The digital industry proudly promotes its increasing use of “renewable” energy. However, industrial wind turbines, solar arrays and batteries are “renewable” and “clean” in name only. Manufacturing these technologies requires extractions and fossil fuels; it generates CO2 and hazardous waste. Then, because wind and solar generate intermittent power, they depend on backup from natural gas or coal (fossil fuels), nuclear power or toxic batteries. Further, they cannot power energy-intensive manufacturing processes like smelting.

What could truly reduce carbon emissions, extractions, water use and toxic waste? To make data centers and network infrastructures carbon neutral, could big tech limit its energy consumption? Could it restrict energy-guzzling (yet non-essential) services like 4K or HD video streaming?

Can current policies help us reach “net-zero emissions”?

Climate policies that promote energy efficiency, renewables and circular electronics to help us reach “net-zero emissions” are not realistic. To begin, researchers estimate that the digital industry’s carbon footprint increases annually between six and ten percent.
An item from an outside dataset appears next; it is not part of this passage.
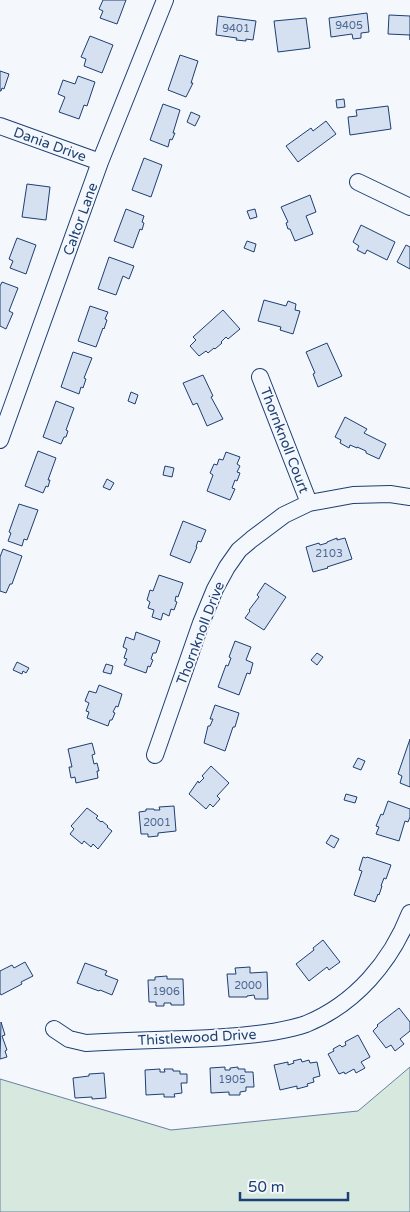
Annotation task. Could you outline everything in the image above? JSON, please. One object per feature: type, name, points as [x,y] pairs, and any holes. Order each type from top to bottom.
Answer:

Adhering to the Paris Agreement (to keep below a 1.5°C global temperature increase) will require digital tech to reduce its CO2 emissions by 42% by 2030, 72% by 2040 and 91% by 2050.

Regardless of how often the claim is repeated, efficiency gains in other sectors will not compensate for the digital industry’s own growing extractivism 7, water use8, waste 9 or emissions.
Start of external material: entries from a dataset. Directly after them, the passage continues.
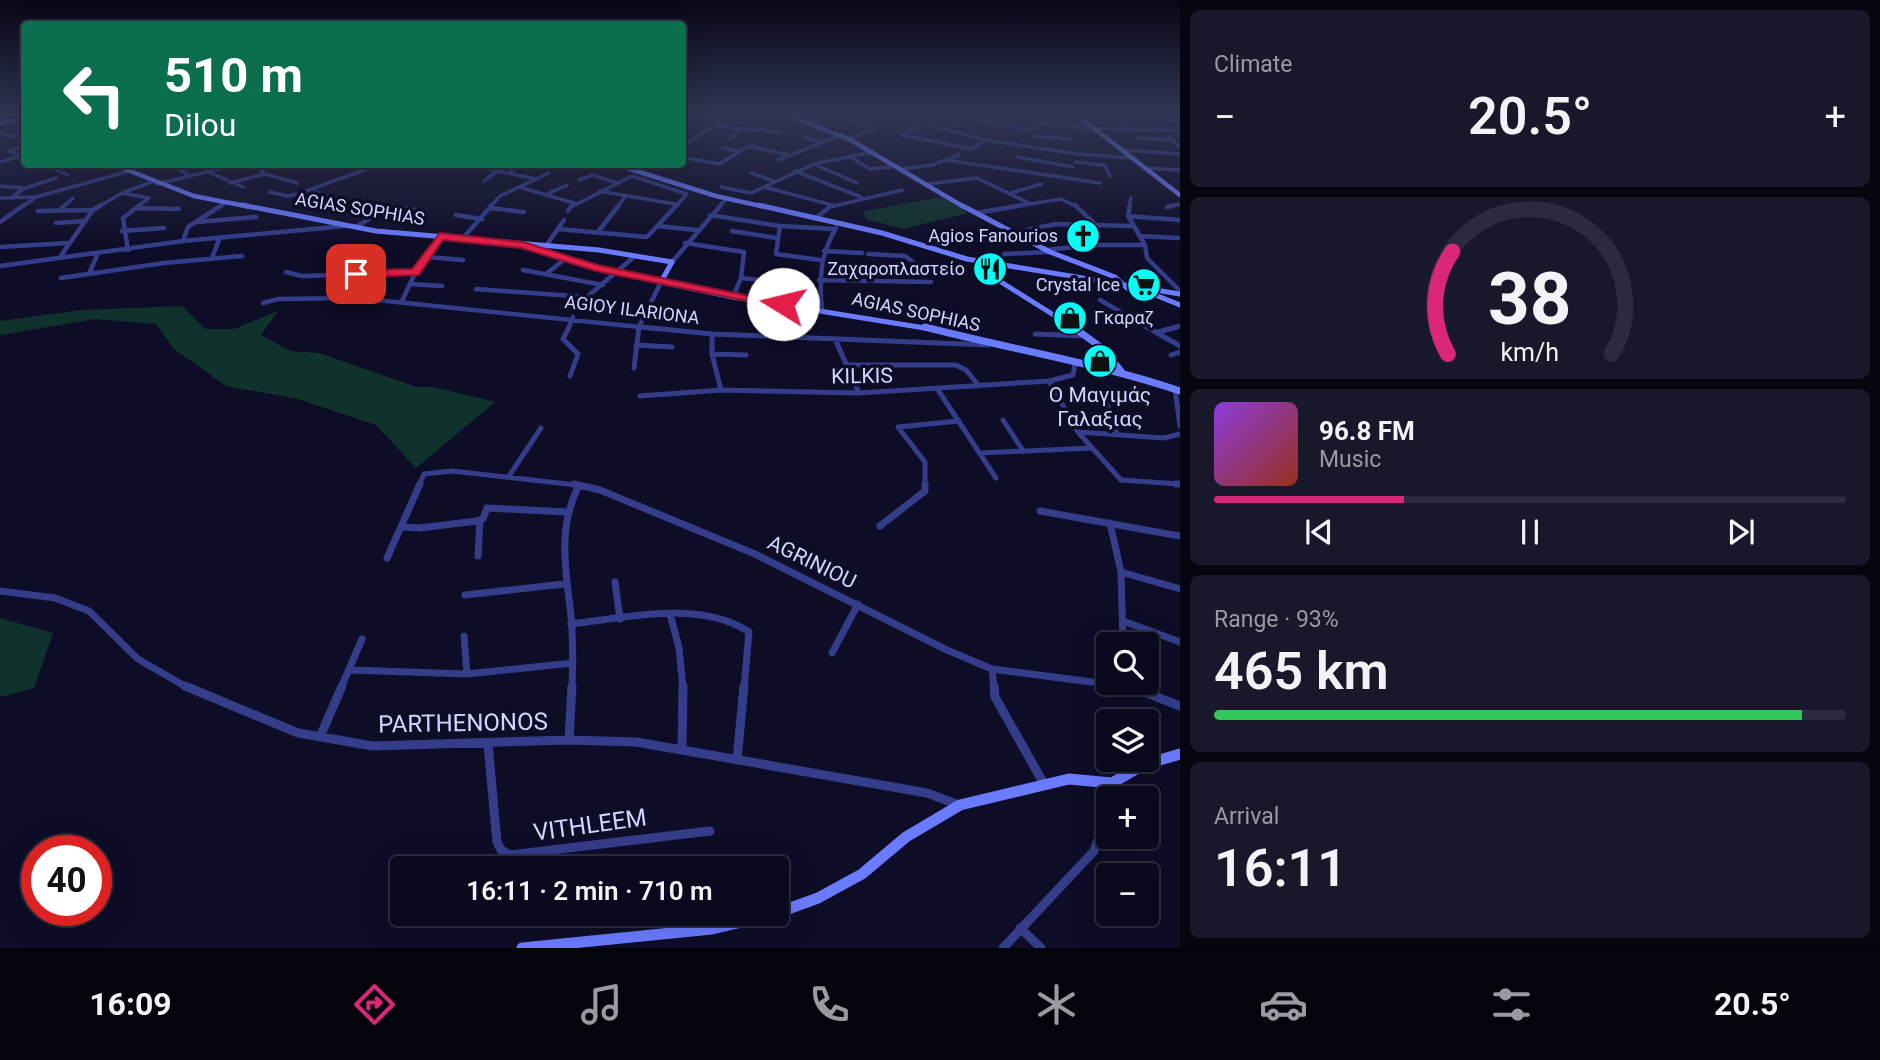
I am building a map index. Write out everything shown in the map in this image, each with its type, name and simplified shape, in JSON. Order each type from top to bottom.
[{"type":"street","points":[[686,158],[714,164],[733,156]]},
{"type":"street","points":[[778,160],[786,156]]},
{"type":"street","points":[[721,187],[751,192],[794,171],[848,156]]},
{"type":"street","points":[[849,156],[872,170],[899,168],[955,156]]},
{"type":"street","points":[[879,156],[1011,233],[1119,279],[1127,288]]},
{"type":"street","points":[[1070,178],[1078,156]]},
{"type":"street","points":[[1095,156],[1134,159]]},
{"type":"street","points":[[1131,156],[1166,187],[1180,195]]},
{"type":"street","points":[[0,162],[21,157]]},
{"type":"street","points":[[1018,157],[1074,165],[1104,165],[1110,176]]},
{"type":"street","points":[[947,160],[1100,183]]},
{"type":"street","points":[[814,164],[857,183]]},
{"type":"street","points":[[53,168],[68,175]]},
{"type":"street","name":"AGIAS SOPHIAS","points":[[119,168],[194,196],[356,228],[523,245],[565,259],[661,282],[914,324],[1075,364],[1121,371],[1178,390]]},
{"type":"street","points":[[177,168],[190,175]]},
{"type":"street","points":[[60,257],[93,210],[122,193],[218,168]]},
{"type":"street","points":[[260,168],[265,174]]},
{"type":"street","points":[[271,192],[287,196],[311,190],[364,170],[358,168]]},
{"type":"street","points":[[484,168],[536,179]]},
{"type":"street","points":[[509,173],[516,168]]},
{"type":"street","points":[[558,229],[645,237],[658,226],[675,204],[687,195],[626,168]]},
{"type":"street","points":[[635,171],[641,168]]},
{"type":"street","points":[[1145,168],[1180,170]]},
{"type":"street","points":[[206,171],[243,187]]},
{"type":"street","points":[[484,181],[498,171]]},
{"type":"street","points":[[794,171],[861,197]]},
{"type":"street","points":[[0,198],[36,197],[126,172]]},
{"type":"street","points":[[463,238],[500,196],[549,173]]},
{"type":"street","points":[[751,173],[774,181]]},
{"type":"street","points":[[230,183],[265,174],[297,183]]},
{"type":"street","points":[[579,180],[593,175],[616,183]]},
{"type":"street","points":[[568,211],[574,203],[630,177],[840,223],[981,262],[1127,288],[1180,292]]},
{"type":"street","points":[[0,186],[23,188],[56,178]]},
{"type":"street","points":[[927,184],[976,178],[1031,204]]},
{"type":"street","points":[[1081,187],[1085,181]]},
{"type":"street","points":[[1011,193],[1041,184]]},
{"type":"street","points":[[545,195],[567,185]]},
{"type":"street","points":[[519,187],[574,203]]},
{"type":"street","points":[[764,187],[832,205]]},
{"type":"street","points":[[1166,187],[1180,188]]},
{"type":"street","points":[[11,198],[23,188]]},
{"type":"street","points":[[311,190],[339,201],[322,210]]},
{"type":"street","points":[[816,218],[832,205],[902,190]]},
{"type":"street","points":[[599,191],[675,204]]},
{"type":"street","points":[[122,193],[149,198],[122,218],[122,231],[128,250]]},
{"type":"street","points":[[0,222],[9,213],[36,197]]},
{"type":"street","points":[[598,232],[625,197]]},
{"type":"street","points":[[60,210],[73,198]]},
{"type":"street","points":[[1130,198],[1128,216],[1131,226],[1145,246],[1151,264],[1180,292]]},
{"type":"street","points":[[634,368],[638,328],[661,282],[685,243],[726,199]]},
{"type":"street","points":[[976,213],[1051,200],[1066,201],[1094,224]]},
{"type":"street","points":[[183,241],[184,232],[195,222],[227,202]]},
{"type":"street","points":[[1167,207],[1180,204]]},
{"type":"street","points":[[356,228],[390,205],[422,212],[413,222]]},
{"type":"street","points":[[134,208],[178,209]]},
{"type":"street","points":[[490,208],[524,212]]},
{"type":"street","points":[[38,211],[93,210]]},
{"type":"street","points":[[0,214],[9,213]]},
{"type":"street","points":[[456,215],[480,221]]},
{"type":"street","points":[[710,215],[780,226],[835,229]]},
{"type":"street","points":[[1128,216],[1180,220]]},
{"type":"street","points":[[195,222],[250,220],[256,217]]},
{"type":"street","points":[[547,246],[564,220]]},
{"type":"street","points":[[56,223],[84,221]]},
{"type":"street","points":[[822,310],[820,260],[840,223]]},
{"type":"street","points":[[1011,233],[1056,224],[1131,226]]},
{"type":"street","points":[[0,266],[183,241],[347,225]]},
{"type":"street","points":[[658,226],[697,230]]},
{"type":"street","points":[[780,226],[774,252],[778,255],[820,260]]},
{"type":"street","points":[[122,231],[164,228]]},
{"type":"street","points":[[732,231],[776,238]]},
{"type":"street","points":[[402,301],[415,273],[440,236]]},
{"type":"street","points":[[1139,236],[1180,239]]},
{"type":"street","points":[[212,258],[220,237]]},
{"type":"street","points":[[0,247],[68,243]]},
{"type":"street","points":[[685,243],[744,252],[741,278],[733,296]]},
{"type":"street","points":[[523,245],[672,262]]},
{"type":"street","points":[[1004,254],[1092,245],[1145,246]]},
{"type":"street","points":[[824,251],[862,253]]},
{"type":"street","points":[[89,274],[98,253]]},
{"type":"street","points":[[868,254],[905,256],[916,264]]},
{"type":"street","points":[[61,278],[242,256]]},
{"type":"street","points":[[476,289],[579,298],[590,296],[635,256]]},
{"type":"street","points":[[427,257],[463,260]]},
{"type":"street","points":[[546,274],[565,259]]},
{"type":"street","points":[[981,262],[979,267],[982,270],[1085,336],[1117,360],[1121,371]]},
{"type":"street","points":[[523,270],[603,285]]},
{"type":"street","points":[[286,272],[302,276],[415,273]]},
{"type":"street","points":[[1104,273],[1119,286]]},
{"type":"street","points":[[741,278],[781,282]]},
{"type":"street","points":[[819,280],[931,282]]},
{"type":"street","points":[[410,284],[442,286]]},
{"type":"street","points":[[1142,289],[1180,304]]},
{"type":"street","points":[[1170,293],[1170,298],[1180,304]]},
{"type":"street","name":"AGIOY ILARIONA","points":[[263,303],[278,299],[318,297],[402,301],[573,317],[638,328],[712,334],[956,342],[999,346]]},
{"type":"street","points":[[1100,300],[1180,346]]},
{"type":"street","points":[[777,337],[783,304]]},
{"type":"street","points":[[570,376],[579,354],[563,339],[573,317]]},
{"type":"street","points":[[1158,332],[1180,326]]},
{"type":"street","points":[[712,334],[712,354],[721,390]]},
{"type":"street","points":[[1035,334],[1085,336]]},
{"type":"street","points":[[835,339],[859,393]]},
{"type":"street","points":[[636,345],[672,347]]},
{"type":"street","points":[[1171,355],[1180,352]]},
{"type":"street","points":[[712,354],[746,355]]},
{"type":"street","name":"KILKIS","points":[[640,396],[721,390],[859,393],[1049,382],[1073,375],[1075,364]]},
{"type":"street","points":[[847,365],[956,365],[966,370],[979,386]]},
{"type":"street","points":[[1049,382],[1078,432],[1121,480],[1180,484]]},
{"type":"street","points":[[938,390],[996,478]]},
{"type":"street","points":[[1178,390],[1180,426]]},
{"type":"street","points":[[1107,404],[1117,435]]},
{"type":"street","points":[[1003,420],[1024,452]]},
{"type":"street","points":[[880,526],[925,491],[925,462],[898,428],[959,421]]},
{"type":"street","points":[[509,476],[541,428]]},
{"type":"street","points":[[1078,432],[1170,438],[1180,434]]},
{"type":"street","points":[[980,453],[1093,448]]},
{"type":"street","name":"AGRINIOU","points":[[401,527],[424,474],[452,471],[573,483],[578,487],[600,489],[755,554],[947,650],[992,669],[1096,681]]},
{"type":"street","points":[[569,740],[573,663],[571,624],[564,584],[562,530],[578,487]]},
{"type":"street","points":[[478,556],[480,520],[486,508],[567,512]]},
{"type":"street","points":[[1040,511],[1180,536]]},
{"type":"street","points":[[387,558],[401,527],[420,528],[480,520]]},
{"type":"street","points":[[1110,523],[1121,572],[1123,632]]},
{"type":"street","points":[[1121,572],[1180,589]]},
{"type":"street","points":[[615,582],[620,619]]},
{"type":"street","points":[[465,595],[564,584]]},
{"type":"street","name":"PARTHENONOS","points":[[0,590],[55,598],[89,611],[138,659],[201,695],[298,733],[373,746],[569,740],[636,742],[927,793],[960,805]]},
{"type":"street","points":[[832,653],[858,604]]},
{"type":"street","points":[[571,624],[670,614],[698,615],[742,624],[749,632],[737,760]]},
{"type":"street","points":[[670,614],[683,660],[682,750]]},
{"type":"street","points":[[1123,621],[1180,642]]},
{"type":"street","points":[[464,636],[467,674]]},
{"type":"street","points":[[320,737],[362,639]]},
{"type":"street","points":[[350,670],[467,674],[573,663]]},
{"type":"street","points":[[992,669],[995,698],[1044,784]]},
{"type":"street","name":"AGRINIOU","points":[[1156,695],[1180,706]]},
{"type":"street","name":"VITHLEEM","points":[[488,744],[497,842],[501,850],[510,855],[521,856],[710,831]]},
{"type":"street","points":[[789,908],[818,898],[862,874],[906,838],[960,805],[1077,778],[1112,783],[1143,765],[1180,754]]},
{"type":"street","points":[[1003,948],[1094,851],[1096,845]]},
{"type":"street","points":[[522,948],[616,943],[724,926]]},
{"type":"street","points":[[1020,928],[1041,948]]},
{"type":"green space","points":[[942,197],[968,213],[903,229],[866,219],[864,211]]},
{"type":"green space","points":[[182,306],[205,329],[234,329],[278,311],[261,335],[291,351],[319,353],[417,387],[434,387],[495,402],[416,468],[376,425],[298,399],[226,386],[174,349],[156,324],[95,319],[0,335],[0,321],[82,310]]},
{"type":"green space","points":[[0,618],[53,633],[34,688],[0,697]]},
{"type":"place","name":"Agios Fanourios","points":[[1083,236]]},
{"type":"place","name":"Ζαχαροπλαστείο","points":[[990,269]]},
{"type":"place","name":"Crystal Ice","points":[[1144,285]]},
{"type":"place","name":"Γκαραζ","points":[[1070,318]]},
{"type":"place","name":"Ο Μαγιμάς Γαλαξιας","points":[[1100,361]]},
{"type":"route","points":[[356,274],[415,273],[440,236],[523,245],[596,268],[783,304]]}]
Freitag suggests that only annual constraints on consumption (i.e., COVID), or a tax or cap on carbon emissions, could actually help reduce CO2 emissions significantly.

In any case, reducing our environmental impacts will require reducing the production and consumption of digital goods.
Who’s ready to sustain a digital diet?


1 History of computers: A brief timeline.
2 2013/179/UE Commission Recommendation of 9 April 2013 on the use of common methods to measure and communicate the life cycle environmental performance of products and organisations. Climate change, Ozone Depletion, Ecotoxicity for aquatic freshwater, Human Toxicity – cancer effects, Human Toxicity – non-cancer effects, Particulate Matter/Respiratory Inorganics, Ionising Radiation – human health effects, Photochemical Ozone Formation, Acidification, Eutrophication – terrestrial, Eutrophication – aquatic, Resource Depletion – water, Resource Depletion – mineral, fossil, Land Transformation.
3 Freitag, Charlotte et al., The climate impact of ICT: A review of estimates, trends and regulations, Physics and Society, 2020.
4 Waze does not seem to report using Artificial Intelligence (AI) for navigation but chose AI for its more recent carpool service to match drivers and riders (a choice not making AI necessary).
5 Bitcoin is by far the most popular cryptocurrency. While writing this article in February 2023, unsustainable cryptocurrencies Bitcoin, Ethereum 1.0, Monero, and a total of 316 currencies use “proof of work” (PoW) consensus algorithm to validate each transaction, consuming high amounts of energy. On the other hand, 243 cryptocurrencies such as Ethereum 2.0, Cardano, and Solana use “proof of stake” (PoS) that requires much less energy. Finally, some currencies use their own consensus mechanism.
6 The Tesla Model 3 weighs 1.8 tons unladen and consumes 151 Wh/km. With 750 kWh of electricity used by one Bitcoin transaction, this car can drive 750,000/151 km or about 5000 km (3100 miles).
7 Sovacool, Benjamin K. et al., “Sustainable minerals and metals for a low-carbon future,” Science, 3 Jan. 2020.
8 Asianometry, “The Semiconductor Water Problem,” 2 Sept., 2021.
9 Lepawsky, Josh, Reassembling Rubbish: Worlding Electronic Waste, MIT Press, 2021.